Belajar dari yang kemarin pernah kurang, agar tahun ini terasa lebih cukup, lebih tenang, dan perlahan membaik.
#Hello2026 #GoodBye2025 #budgetingtips #TipsLemon8 #SetujuGak
Waktu pertama kali benar-benar hidup dengan budget 2 jutaan untuk 3 orang, jujur aku sempat mikir, “Ini beneran bisa cukup nggak, ya?” Tapi setelah ditulis rapi seperti di buku catatan—mulai dari tabungan Rp200.000, lalu pengeluaran hidup Rp1.900.000—ternyata lebih ke-manage dan nggak sehoror bayanganku. Aku biasanya mulai dari hitung kebutuhan pokok dulu. Misalnya: listrik dan air, internet, uang saku mingguan, bensin, dan kebutuhan dapur. Dari situ kelihatan banget mana yang wajib dan mana yang bisa ditekan. Internet misalnya, aku pilih paket yang tengah-tengah, cukup buat kerja dan hiburan, tapi nggak yang paling mahal. Listrik juga lebih irit dengan kebiasaan kecil: cabut colokan, pakai lampu seperlunya, dan jarang nyalain elektronik yang boros. Untuk makan, trik yang paling kerasa efeknya itu meal plan mingguan. Dengan 2 juta bagi 3 orang, aku biasanya tentukan menu sederhana tapi tetap bergizi: banyak masak sayur, lauk protein yang diakali (tempe, tahu, telur, ayam bagian tertentu), dan jarang jajan di luar. Beli bahan mingguan di pasar jauh lebih murah daripada belanja harian di minimarket. Kadang aku catat: “minggu ini budget dapur segini, jangan lewat.” Uang saku mingguan juga aku pecah per orang. Misalnya tiap orang punya jatah harian yang sudah di-set. Begitu uang di amplop habis, ya itu tanda harus ngerem. Sistem amplop ini membantu banget, karena secara visual kelihatan sisa uangnya. Bensin pun sama: aku tentukan berapa kali isi dalam sebulan dan lebih pilih rute yang hemat, kurangi keluar kalau nggak penting.
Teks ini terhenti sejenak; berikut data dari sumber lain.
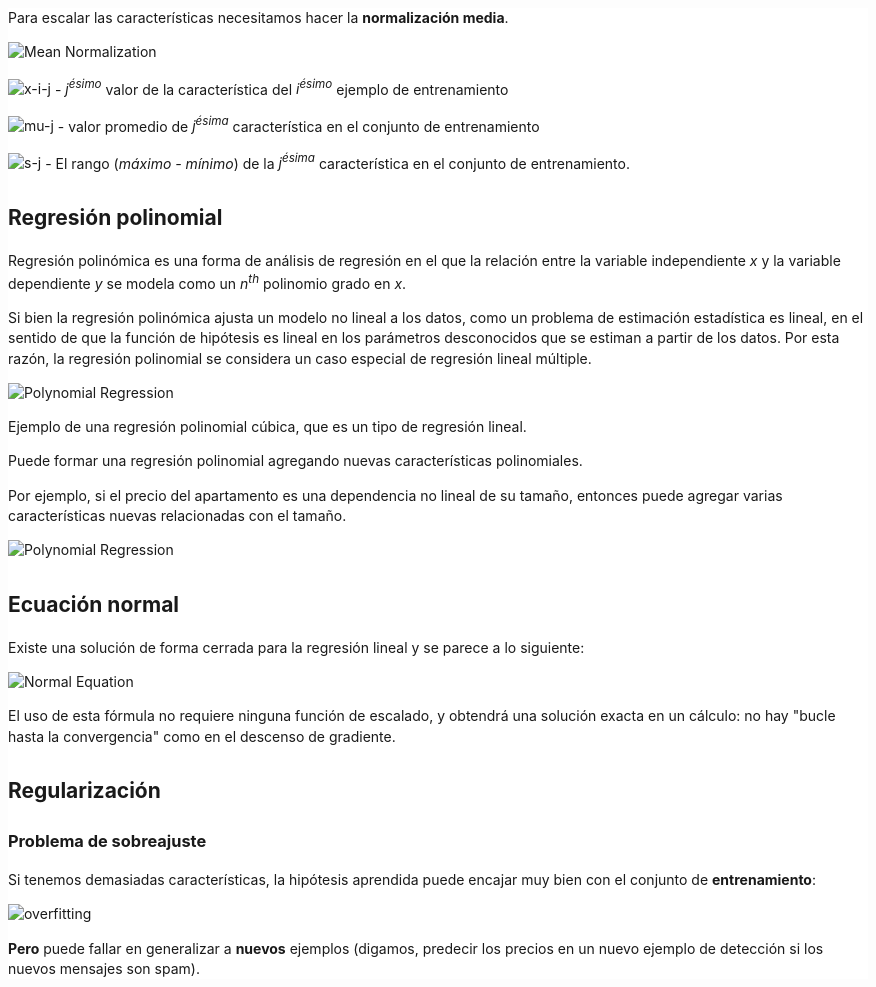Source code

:Para escalar las características necesitamos hacer la **normalización media**.

![Mean Normalization](./formulas/mean-normalization.svg)

![x-i-j](./formulas/x-i-j.svg) - _j<sup>ésimo</sup>_ valor de la característica del _i<sup>ésimo</sup>_ ejemplo de entrenamiento

![mu-j](./formulas/mu-j.svg) - valor promedio de _j<sup>ésima</sup>_ característica en el conjunto de entrenamiento

![s-j](./formulas/s-j.svg) - El rango (_máximo - mínimo_) de la _j<sup>ésima</sup>_ característica en el conjunto de entrenamiento.

## Regresión polinomial

Regresión polinómica es una forma de análisis de regresión en el que la relación entre la variable independiente _x_ y la variable dependiente _y_ se modela como un _n<sup>th</sup>_ polinomio grado en _x_.

Si bien la regresión polinómica ajusta un modelo no lineal a los datos, como un problema de estimación estadística es lineal, en el sentido de que la función de hipótesis es lineal en los parámetros desconocidos que se estiman a partir de los datos. Por esta razón, la regresión polinomial se considera un caso especial de regresión lineal múltiple.

![Polynomial Regression](https://upload.wikimedia.org/wikipedia/commons/thumb/8/8b/Polyreg_scheffe.svg/650px-Polyreg_scheffe.svg.png)

Ejemplo de una regresión polinomial cúbica, que es un tipo de regresión lineal.

Puede formar una regresión polinomial agregando nuevas características polinomiales.

Por ejemplo, si el precio del apartamento es una dependencia no lineal de su tamaño, entonces puede agregar varias características nuevas relacionadas con el tamaño.

![Polynomial Regression](./formulas/polynomial-regression.svg)

## Ecuación normal

Existe una solución de forma cerrada para la regresión lineal y se parece a lo siguiente:

![Normal Equation](./formulas/normal-equation.svg)

El uso de esta fórmula no requiere ninguna función de escalado, y obtendrá una solución exacta en un cálculo: no hay "bucle hasta la convergencia" como en el descenso de gradiente.

## Regularización

### Problema de sobreajuste

Si tenemos demasiadas características, la hipótesis aprendida puede encajar muy bien con el conjunto de **entrenamiento**:

![overfitting](./formulas/overfitting-1.svg)

**Pero** puede fallar en generalizar a **nuevos** ejemplos (digamos, predecir los precios en un nuevo ejemplo de detección si los nuevos mensajes son spam).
Satu hal yang aku pelajari, walaupun budget mepet, tetap penting punya pos "waktu keluarga". Nggak harus mahal — bisa sekadar piknik murah, masak bareng, atau nonton film di rumah. Di anggaran tulis saja kecil, misalnya Rp50.000–Rp100.000 sebulan, tapi itu bikin hidup nggak terasa cuma kerja dan hemat terus. Soal tabungan Rp200.000, memang terlihat kecil, tapi konsisten itu kunci. Aku anggap itu "wajib setor" di awal bulan, bukan sisa uang di akhir. Kadang tabungan ini aku pecah jadi dua: dana darurat sedikit dan satu lagi buat tujuan kecil (misal beli barang rumah tangga atau biaya sekolah nanti). Kalau kamu juga lagi bingung membagi 2 juta bagi 3 orang, menurutku kuncinya: tulis semua pengeluaran sedetail mungkin seperti di rencana anggaran bulanan, bedakan kebutuhan dan keinginan, dan jangan lupa evaluasi tiap bulan. Pelan-pelan nanti ketemu pola yang paling pas buat kondisi keluargamu sendiri.